**What is required**
Find all lines in the records that include the word "Pool", and copy them out.
Start of Input records
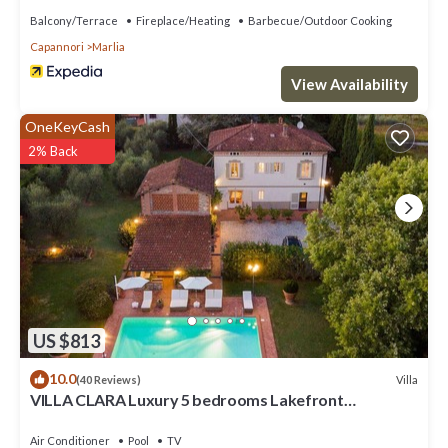
Balcony/Terrace
Fireplace/Heating
Barbecue/Outdoor Cooking
Capannori
Marlia
View Availability
OneKeyCash
2% Back
US $813
10.0
Villa
(40 Reviews)
VILLA CLARA Luxury 5 bedrooms Lakefront
Farmhouse Villa with Private Pool on the Lucca Hills
Air Conditioner
Pool
TV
End of Input records
**Exercise output**
Farmhouse Villa with Private Pool on the Lucca Hills
Pool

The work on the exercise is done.